Now Badr al-Din Hasan of Bassorah was sitting in full gaze of the
folk when the bride came forward with her graceful swaying and
swimming gait, and her hunchbacked bridegroom stood up to meet and
receive her. She, however, turned away from the wight and walked
forward till she stood before her cousin Hasan, the son of her
uncle. Whereat the people laughed. But when the wedding guests saw her
thus attracted toward Badr al-Din, they made a mighty clamor and the
singing women shouted their loudest. Whereupon he put his hand into
his pocket and, pulling out a handful of gold, cast it into their
tambourines, and the girls rejoiced and said, "Could we will our wish,
this bride were thine!" At this he smiled and the folk came round him,
flambeaux in hand, like the eyeball round the pupil, while the Gobbo
bridegroom was left sitting alone much like a tailless baboon.
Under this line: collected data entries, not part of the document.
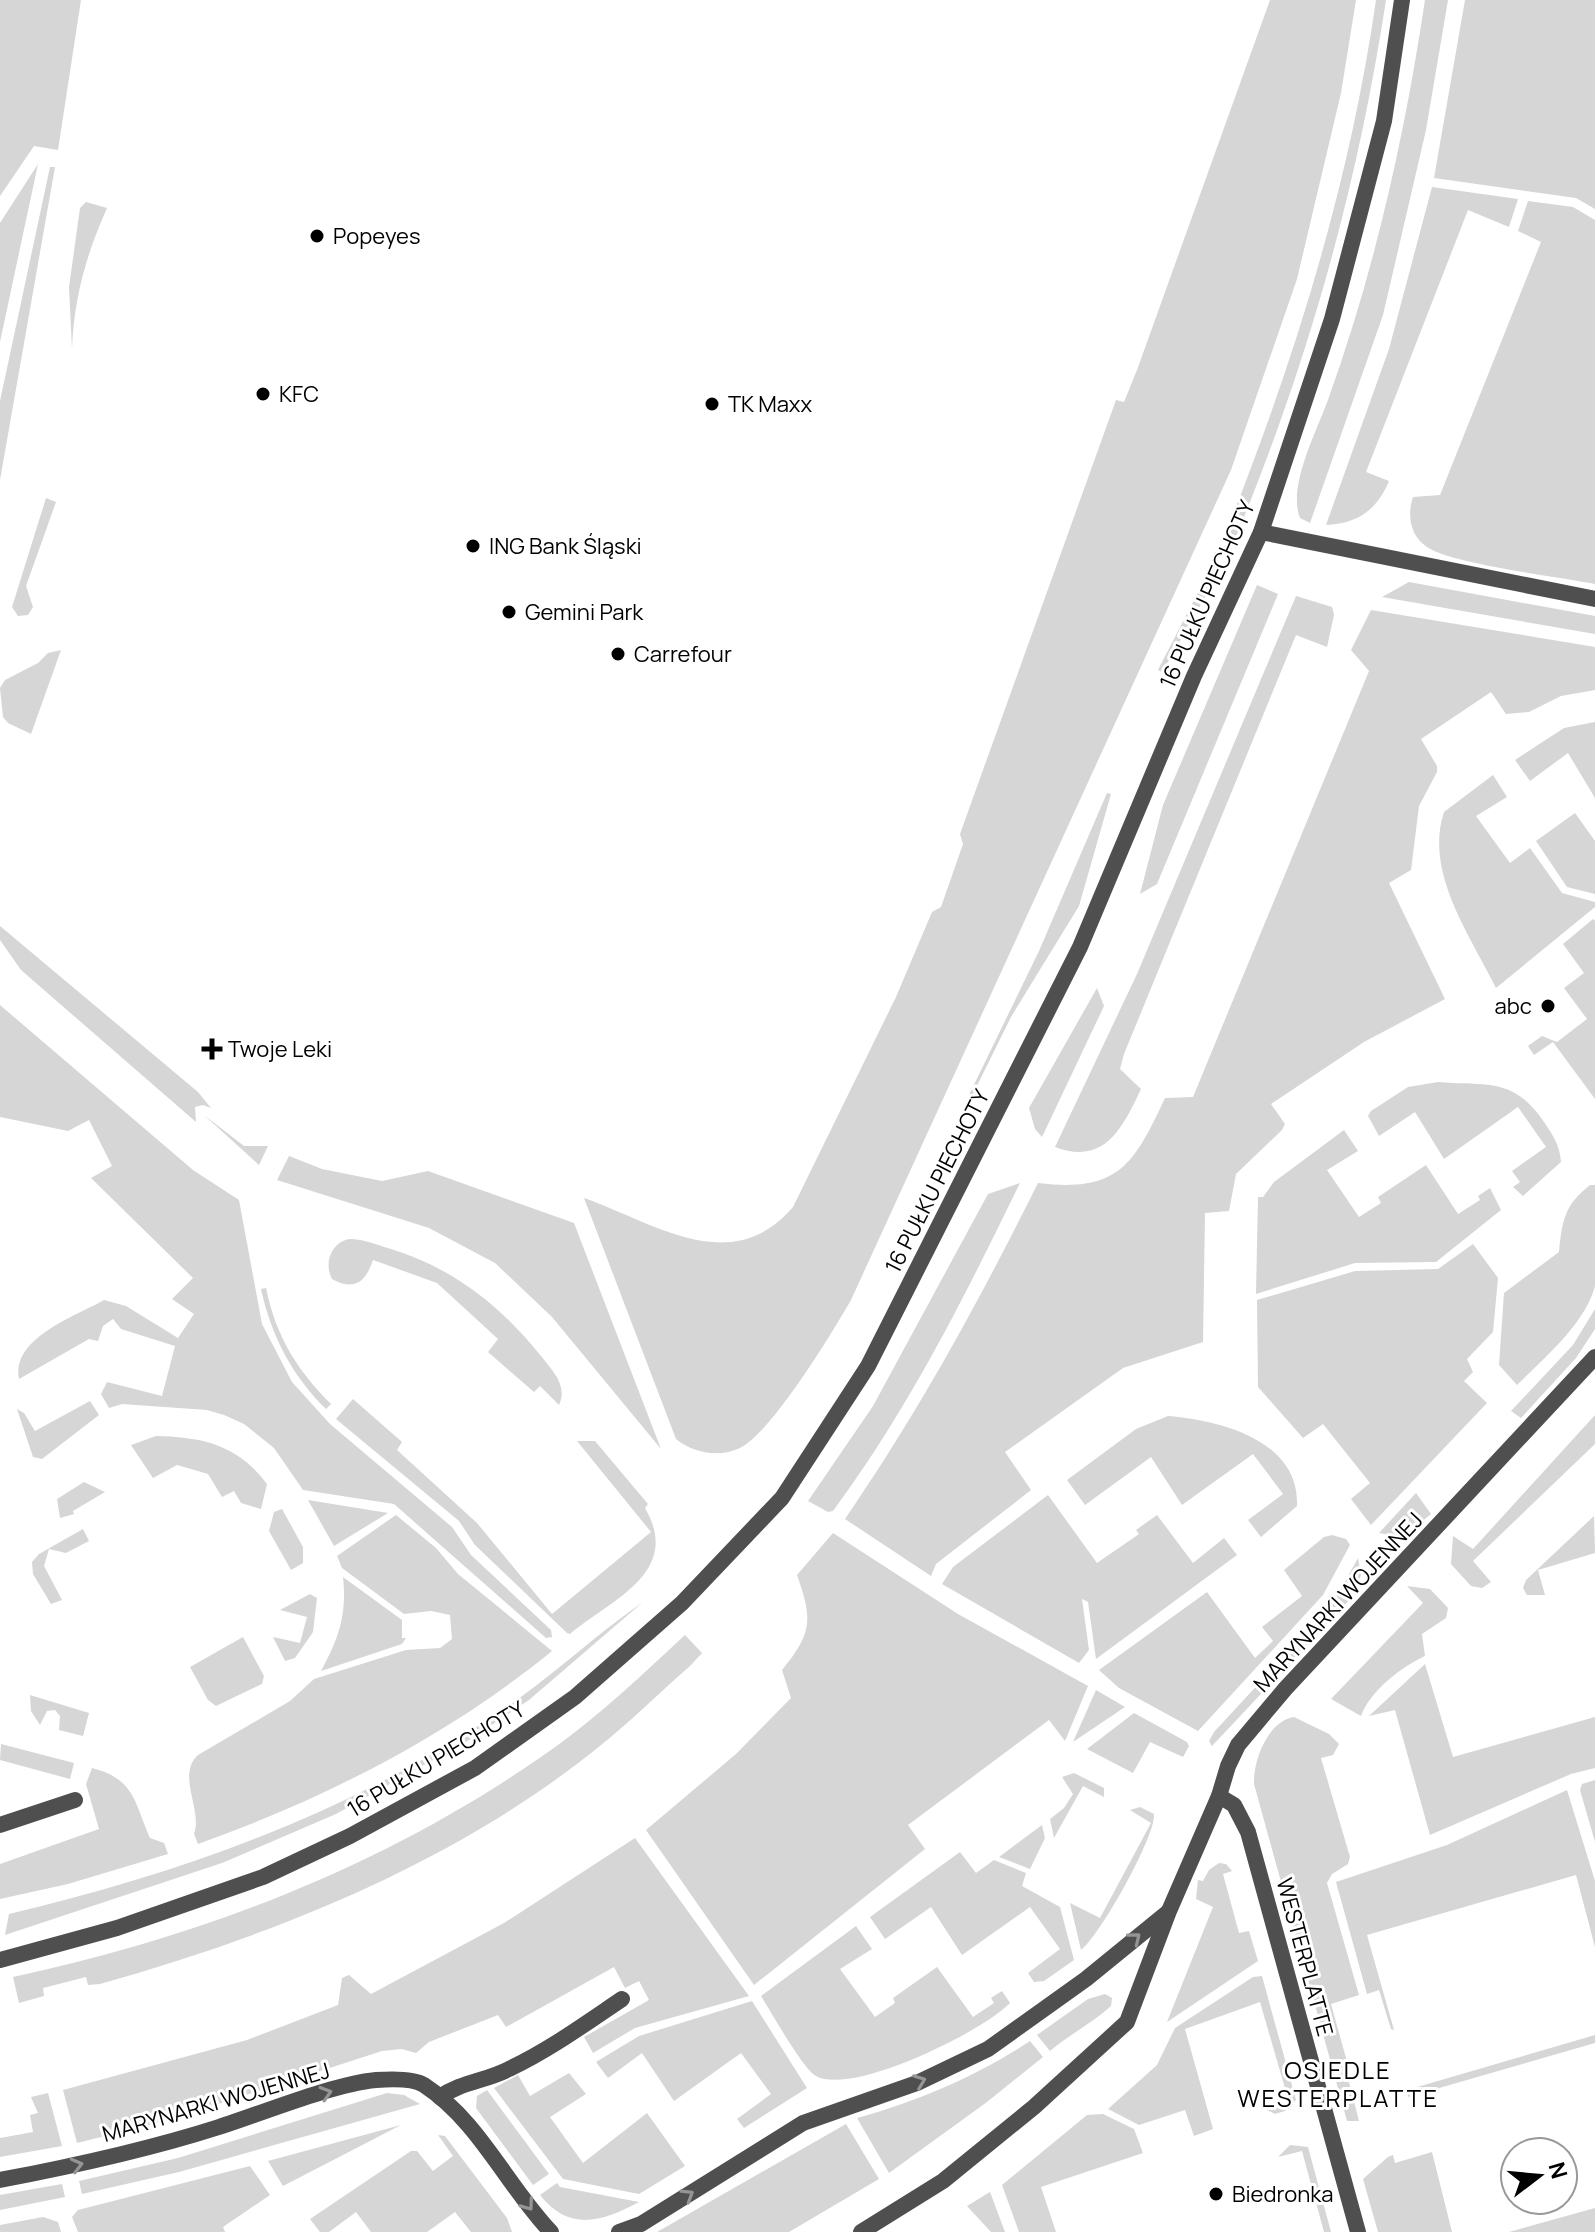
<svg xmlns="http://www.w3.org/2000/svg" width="1595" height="2232" viewBox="0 0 1595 2232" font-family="Manrope,sans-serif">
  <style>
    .green { fill: #d6d6d6 }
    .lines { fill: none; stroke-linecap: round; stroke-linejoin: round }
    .street { stroke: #4f4f4f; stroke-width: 16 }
    .oneway { stroke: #959595 }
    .poi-dot { fill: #000; stroke: #fff; stroke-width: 3 }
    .labels { text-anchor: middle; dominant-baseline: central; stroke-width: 6; stroke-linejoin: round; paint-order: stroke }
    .poi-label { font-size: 22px; fill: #000; stroke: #fff; text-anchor: start }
    .street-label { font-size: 22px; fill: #000; stroke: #fff }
    .neighbourhood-label { font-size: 24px; letter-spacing: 2px; fill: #000; stroke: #fff }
  </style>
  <rect width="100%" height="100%" fill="#fff"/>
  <!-- green -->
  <g class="green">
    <polygon points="0,0 81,0 58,150 34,146 0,196"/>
    <path d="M1270,0h86l-15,93 -44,186 -66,191 -380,830c-19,33 -79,132 -111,148 -21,10 -47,5 -64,-9l-92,-241c71,25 147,81 209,9l103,-210 36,-85 9,-5 22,-63 -3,-10 156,-434 8,2 13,-32z"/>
    <path d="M1376,0h10c-29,190 -79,366 -153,544l-10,-4c70,-175 126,-352 153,-540z"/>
    <path d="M1425,0h23l-22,130 -43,185 -73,208 -10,-5c-13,-32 18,-89 29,-121 46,-128 76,-263 96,-397z"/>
    <polygon points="1465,0 1595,0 1595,209 1576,198 1434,178"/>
    <polygon points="38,164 0,342 0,223"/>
    <polygon points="50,167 55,167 0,480 0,401"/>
    <path d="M1432,187l86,12 -9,28 -41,-17 -102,262 23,9c-12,29 -32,43 -63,44l63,-176z"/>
    <path d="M1528,201l45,6 22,13v364c-35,-7 -144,-20 -168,-37 -17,-11 -20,-32 -14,-50l27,-2 101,-253 -23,-11z"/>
    <path d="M86,202l21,6c-21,47 -33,90 -35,141l-3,-62 11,-79z"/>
    <polygon points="46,498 56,502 26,586 33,607 28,615 18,616 12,607"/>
    <polygon points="1212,565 1221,570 1162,672 1158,670"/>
    <polygon points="1409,582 1595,616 1595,634 1382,597"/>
    <polygon points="1257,585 1278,594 1157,884 1140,894 1163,805"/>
    <path d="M1296,596l36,11 2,8 -7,32 -31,-12 -172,419 -4,15 21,20c-18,38 -36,77 -86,58l82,-173z"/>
    <path d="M1371,610l224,37v43l-34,6 -32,16 -23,2 -15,-22 -70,47 16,27v6l-18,34 -8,64 -22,13 56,116 -81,43 -93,62 14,20 -3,6 -46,44 -7,37 -24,2 -2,129 -80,26 -118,84 26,38 -95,74 -5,12 -86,-57c76,-111 133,-216 193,-336 81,10 96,-19 127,-85l28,-1 176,-426 -18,-21z"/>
    <polygon points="61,650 31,734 8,723 3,717 0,688 5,680 38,663 48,653"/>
    <polygon points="1595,722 1595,798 1568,753 1530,781 1515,760 1564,728"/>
    <path d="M1493,775l14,22 -31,19 34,47 20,-15 32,45 33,9v5l-99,81c-26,-53 -72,-116 -52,-176z"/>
    <polygon points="1107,793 1111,794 1079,906 1011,1017 971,1098 968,1097 1039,951"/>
    <polygon points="1575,813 1595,841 1595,894 1567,887 1536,841"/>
    <polygon points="1593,919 1595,921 1595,1099 1553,1042 1534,1055 1528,1046 1542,1036 1557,1042 1587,1019 1564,988 1584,973 1563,944"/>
    <polygon points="0,926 198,1092 211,1108 203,1105 195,1107 196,1122 21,970 0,940"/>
    <polygon points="1097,988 1104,1006 1042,1137 1035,1129 1029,1108"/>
    <path d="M0,1005l193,165 46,30 23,124 30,58 38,42 122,103 19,28 80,75 1,7 -6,1 -152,-134 -91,-14 -29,-42 -30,-24 -20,-9 -17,-5 -85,-6 -13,4 -8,-14 6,-12 55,14 13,-50 -54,-17 -8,-10 -10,7 -5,15 -9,-2 -70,40c-8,-41 57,-63 85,-79l22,6 52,32 16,-24 -22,-15 21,-21 -102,-100 21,-12 -23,-46 -21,11 -68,-14z"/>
    <path d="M1438,1082c49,4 76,-5 106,40 9,13 16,24 17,40l-38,34 -10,-9 7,-5 -8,-11 34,-24 -28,-40 -74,52 -29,-47 -36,24 -11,-20 3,-5 37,-24z"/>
    <polygon points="204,1115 244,1146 268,1146 259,1165"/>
    <polygon points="1344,1130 1358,1151 1327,1170 1359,1217 1381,1203 1378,1197 1426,1165 1458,1214 1480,1200 1478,1196 1490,1188 1501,1210 1436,1262 1355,1263 1256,1294 1258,1197 1263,1197 1274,1182"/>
    <polygon points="289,1156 322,1169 382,1181 428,1171 574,1223 661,1449 552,1317 495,1263 429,1228 277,1180"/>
    <path d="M1020,1183c-55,113 -112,227 -187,328l-5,1 -20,-11 65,-95 115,-212z"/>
    <path d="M1590,1185h5c0,26 0,77 0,101 -10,38 -51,72 -78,99l-18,-20 5,-72 55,-41c3,-30 5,-47 31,-67z"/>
    <path d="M349,1239c15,0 28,6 42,10 62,19 110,57 150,107 12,15 27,30 18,49l-19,-19 -6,6 -46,-40 10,-13 -61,-56 -64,-23c-7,21 -18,32 -41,19 -8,-15 -2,-36 17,-40z"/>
    <polygon points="1473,1244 1498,1278 1493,1332 1467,1359 1473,1372 1464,1381 1487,1403 1371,1525 1351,1499 1370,1483 1323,1424 1303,1438 1258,1387 1257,1300 1355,1271 1438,1269"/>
    <path d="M266,1288c10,48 30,81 65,116l-5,5c-34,-33 -55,-74 -65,-120z"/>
    <polygon points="1595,1309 1595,1329 1576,1358 1521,1418 1511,1411 1573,1345"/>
    <path d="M353,1399l49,43 -5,8 80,73 75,91 99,-82 -74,-91h18l53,63 -3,4c38,65 -35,92 -75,126l-3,-1 -92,-88 -16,-24 -123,-102z"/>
    <polygon points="90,1401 99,1415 42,1459 33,1457 17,1409 24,1413 35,1431"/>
    <polygon points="1595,1415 1595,1444 1473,1561 1491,1582 1482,1588 1471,1586 1451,1564 1453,1536 1473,1549"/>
    <path d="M1168,1416c51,4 132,24 129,90l-36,31 -13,-17 35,-26 -30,-40 -71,51 -31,-48 -66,48 -18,-25 69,-51z"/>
    <path d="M156,1436c47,1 82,9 111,48l-6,25 -20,-6 -7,-12 -12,6 -14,-23 -31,-9 -24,13 -22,-33z"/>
    <polygon points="84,1482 105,1492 73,1511 74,1514 60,1518 57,1499"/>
    <polygon points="1416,1493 1431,1514 1403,1537 1379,1533"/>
    <polygon points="1048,1495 1097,1563 1139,1534 1136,1530 1157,1515 1193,1563 1224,1538 1237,1555 1096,1659 1088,1602 1082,1599 1089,1650 1079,1663 942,1584 953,1567"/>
    <polygon points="308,1500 388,1513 334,1546"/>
    <polygon points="282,1509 303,1547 303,1563 291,1570 269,1531 274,1512"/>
    <path d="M396,1515l40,33 22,26 94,77c-104,85 -228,148 -354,193l-4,-10c9,-24 -18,-59 4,-79l92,-54 24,-22 92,-29 34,-2 12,-9 -2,-24 -19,-4 -27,3 -62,-46 -5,-12z"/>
    <polygon points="1594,1516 1595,1553 1538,1570 1545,1595 1527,1595 1523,1588 1526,1580"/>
    <polygon points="83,1529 89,1541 66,1553 49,1549 44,1566 62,1600 51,1604 33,1574 32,1562 39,1554"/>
    <path d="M833,1533l125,81 130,72 -23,55 -16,-21 -141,105 17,24 -171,136 -108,-155 90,-76 55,-56 -9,-28c30,-37 31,-50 15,-95z"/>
    <polygon points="1332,1535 1346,1539 1350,1545 1323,1595 1198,1731 1119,1688 1099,1670 1207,1592 1255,1658 1273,1641 1262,1627 1302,1596 1284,1570 1324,1537"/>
    <polygon points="1358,1558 1361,1575 1355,1594 1212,1746 1209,1741 1214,1732 1333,1603"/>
    <path d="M343,1577l59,43v18h4l-4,6 -81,27c18,-33 26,-56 22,-94z"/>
    <path d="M1407,1586l23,3 18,19 -2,10 -24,16 3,22c-24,11 -55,35 -64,60l-30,-17 92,-96z"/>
    <polygon points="310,1594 317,1598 313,1632 295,1658 285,1661 273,1637 300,1643 307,1617 280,1610"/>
    <path d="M643,1602l-114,98 -60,40 -133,74 -114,49 -217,72 4,-21c180,-43 352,-105 505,-212 45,-32 84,-69 129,-100z"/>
    <path d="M685,1635l17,18 -12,13c-32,28 -62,58 -95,84 -143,114 -321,185 -495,234l-12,1 -2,-8 -43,11 1,8 -25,7 -6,-26c192,-41 377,-113 538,-227 48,-34 91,-75 134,-115z"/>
    <polygon points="243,1637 264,1676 262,1684 216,1706 208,1700 190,1667"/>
    <polygon points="1425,1664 1453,1757 1595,1717 1595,1768 1571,1774 1430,1835 1395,1710 1369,1716"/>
    <polygon points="1096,1690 1125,1707 1073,1742"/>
    <polygon points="30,1695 89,1713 83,1736 59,1730 60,1716 55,1710 47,1711 40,1725 31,1711"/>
    <polygon points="1134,1713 1187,1742 1189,1746 1183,1757 1150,1742 1133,1773 1087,1749"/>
    <path d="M1294,1717l35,17 10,10 -6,11 -12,3 29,99 -2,7 -16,10 -5,9 32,112 -28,9 20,72 -3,2 11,43h-12l-93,-337c-1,-24 14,-63 40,-67z"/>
    <polygon points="1,1744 74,1763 70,1779 0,1760"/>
    <path d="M92,1768c43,11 42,34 58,70l14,5 4,11 -100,30 -68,15v-35l99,-35 -13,-45z"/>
    <polygon points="1074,1773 1104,1788 1104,1797 1083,1786 1054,1838 1050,1819 1064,1808 1073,1794 1062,1777"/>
    <polygon points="1595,1780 1595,1842 1580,1790 1582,1784"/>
    <polygon points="1567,1790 1595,1881 1595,1947 1576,1875 1367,1935 1394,2030 1391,2029 1379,1990 1367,1994 1336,1882 1447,1845"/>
    <path d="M1140,1807l14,7c2,22 -55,123 -73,136l-11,-47 30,15 51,-95 -21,-13z"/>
    <polygon points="1042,1825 1045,1838 1030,1869 999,1857"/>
    <polygon points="635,1838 749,1996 635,2028 593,2053 584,2037 649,2000 639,1981 625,1988 614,1967 506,2027 498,2015 429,2042 416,2053 402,2049 382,2051 169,2120 77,2143 63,2090 247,2040 338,2005 342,1978 349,1975 371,1994 504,1923"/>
    <polygon points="960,1852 976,1873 994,1860 1026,1873 1022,1886 1060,1907 1074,1960 1044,1981 1034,1982 1028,1973 1060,1949 1030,1907 962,1955 931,1907 885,1939 870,1917"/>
    <polygon points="1219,1863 1226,1864 1232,1871 1223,1874 1239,1933 1249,1931 1258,1961 1167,2022 1213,1907 1196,1899 1198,1880 1203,1881 1209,1870"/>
    <path d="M856,1926l16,23 -32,20 35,48 20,-14 -2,-5 44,-31 36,50 21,-14 -3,-5 11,-7 8,12c-28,29 -158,93 -194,73 -13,-7 -45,-64 -55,-80z"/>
    <polygon points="1262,1976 1296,2100 1285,2111 1275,2114 1265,2109 1289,2102 1260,2002 1185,2029 1213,2129 1194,2136 1185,2110 1139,2125 1108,2109 1157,2065 1175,2028 1253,1977"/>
    <path d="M1105,1994l7,4 -1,8c-20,18 -41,28 -61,45l-13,-16 51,-36z"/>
    <polygon points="752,2001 807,2088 744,2128 737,2119 771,2094 741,2053 674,2101 642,2053 608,2078 596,2062 639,2036"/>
    <polygon points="1595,2035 1595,2043 1408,2097 1407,2090"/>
    <path d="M1030,2041l13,16 -56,45 -98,71 -32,-55c63,-18 118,-41 173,-77z"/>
    <polygon points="569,2073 586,2094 550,2117 583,2163 647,2113 685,2166 639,2194 563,2179 494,2088 518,2075 530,2096"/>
    <polygon points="487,2090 549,2174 533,2185 476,2108 477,2096"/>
    <polygon points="48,2093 62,2146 0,2157 0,2138 33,2132 30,2115 38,2113 31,2097"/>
    <polygon points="387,2093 404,2095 420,2104 179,2172 82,2194 79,2181 178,2158"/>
    <polygon points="1103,2114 1134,2129 1143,2153 1041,2187 1056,2232 1019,2232 1002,2185 1087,2115"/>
    <polygon points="846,2124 879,2179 789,2232 657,2232"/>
    <polygon points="401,2125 283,2186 268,2161"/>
    <polygon points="438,2135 445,2136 507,2218 512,2232 471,2232 455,2212 427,2232 371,2232 356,2212 329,2232 320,2232 310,2219 411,2151 417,2151 433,2171 453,2156"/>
    <polygon points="1290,2145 1308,2147 1331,2232 1324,2232 1302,2151 1278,2157"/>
    <polygon points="1432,2152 1452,2232 1378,2232 1363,2179 1388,2157 1393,2155 1395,2163"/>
    <polygon points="250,2166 270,2195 223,2227 225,2232 78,2232 72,2217 78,2210"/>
    <path d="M557,2183l3,4 79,15c-37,20 -70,30 -99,-7z"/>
    <polygon points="62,2184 65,2197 0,2210 0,2195"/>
    <polygon points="990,2192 1005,2232 991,2232 967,2206"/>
    <polygon points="1595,2208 1595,2232 1509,2232"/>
    <polygon points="43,2217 58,2222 61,2232 0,2232 0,2225"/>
  </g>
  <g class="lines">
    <!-- street -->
    <g class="street">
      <polyline points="1261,532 1595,599"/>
      <polyline points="1219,1796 1234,1805 1248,1832 1358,2232"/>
      <polyline points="0,1825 75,1800"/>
      <polyline points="0,1960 117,1928 263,1877 350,1836 475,1768 575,1697 682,1603 782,1498 868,1366 1080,947 1194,676 1261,532 1332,319 1384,121 1402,0"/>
      <path d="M440,2097c21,-15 46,-16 69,-28 40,-19 76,-45 113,-70"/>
      <path d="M0,2180c74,-14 147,-30 219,-53 44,-14 114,-43 157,-47 14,-1 37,-2 48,5 55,36 83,101 127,147"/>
      <polyline points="619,2232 641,2224 803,2123 917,2083 988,2049 1086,1979 1167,1913"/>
      <polyline points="861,2232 943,2181 1034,2107 1127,2022 1169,1911 1219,1796 1228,1766 1238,1745 1285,1689 1595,1357"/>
    </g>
  </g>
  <!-- one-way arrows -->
  <defs><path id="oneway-chevron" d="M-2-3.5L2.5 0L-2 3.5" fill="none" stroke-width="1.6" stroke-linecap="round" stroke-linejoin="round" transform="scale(2)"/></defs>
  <g class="oneway">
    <use href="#oneway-chevron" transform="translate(1135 1938) rotate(-39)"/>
    <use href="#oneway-chevron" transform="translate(920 2081) rotate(-21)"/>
    <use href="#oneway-chevron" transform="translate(326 2093) rotate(-17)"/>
    <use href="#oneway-chevron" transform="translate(77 2165) rotate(-14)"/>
    <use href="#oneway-chevron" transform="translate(688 2195) rotate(-32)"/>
    <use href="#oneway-chevron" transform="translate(528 2205) rotate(54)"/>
  </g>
  <!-- markers -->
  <g class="poi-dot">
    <circle cx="317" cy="236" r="8"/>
    <circle cx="263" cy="394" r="8"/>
    <circle cx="712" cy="404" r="8"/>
    <circle cx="473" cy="546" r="8"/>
    <circle cx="509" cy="612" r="8"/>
    <circle cx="618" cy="654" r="8"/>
    <circle cx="1548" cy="1006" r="8"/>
    <path d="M208 1037h8v8h8v8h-8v8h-8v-8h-8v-8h8z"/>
    <circle cx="1216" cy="2194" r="8"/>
  </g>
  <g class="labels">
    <!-- poi labels -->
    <g class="poi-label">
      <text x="333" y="236">Popeyes</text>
      <text x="279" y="394">KFC</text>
      <text x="728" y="404">TK Maxx</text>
      <text x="489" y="546">ING Bank Śląski</text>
      <text x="525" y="612">Gemini Park</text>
      <text x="634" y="654">Carrefour</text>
      <text x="1532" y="1006" text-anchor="end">abc</text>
      <text x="228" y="1049">Twoje Leki</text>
      <text x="1232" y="2194">Biedronka</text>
    </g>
    <!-- street labels -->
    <g class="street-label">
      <text transform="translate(1207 594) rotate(-66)">16 PUŁKU PIECHOTY</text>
      <text transform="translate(937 1181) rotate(-63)">16 PUŁKU PIECHOTY</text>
      <text transform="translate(1338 1602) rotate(-47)">MARYNARKI WOJENNEJ</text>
      <text transform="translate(436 1759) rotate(-31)">16 PUŁKU PIECHOTY</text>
      <text transform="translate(1305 1957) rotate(75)">WESTERPLATTE</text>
      <text transform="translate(216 2102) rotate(-16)">MARYNARKI WOJENNEJ</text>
    </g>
    <!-- neighbourhood labels -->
    <g class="neighbourhood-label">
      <text x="1338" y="2069">OSIEDLE<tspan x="1338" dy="28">WESTERPLATTE</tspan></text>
    </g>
  </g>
  <!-- north arrow -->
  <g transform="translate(1539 2176) rotate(74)"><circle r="38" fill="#ffffff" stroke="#999999" stroke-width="2"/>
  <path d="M0-6L14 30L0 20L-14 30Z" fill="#000000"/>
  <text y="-12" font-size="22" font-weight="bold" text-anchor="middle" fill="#000000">N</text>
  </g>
</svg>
For
every time they lighted a candle for him it went out willy-nilly, so
he was left in darkness and silence and looking at naught but himself.
When Badr al-Din Hasan saw the bridegroom sitting lonesome in the
dark, and all the wedding guests with their flambeaux and wax
candles crowding about himself, he was bewildered and marveled much,
but when he looked at his cousin, the daughter of his uncle, he
rejoiced and felt an inward delight.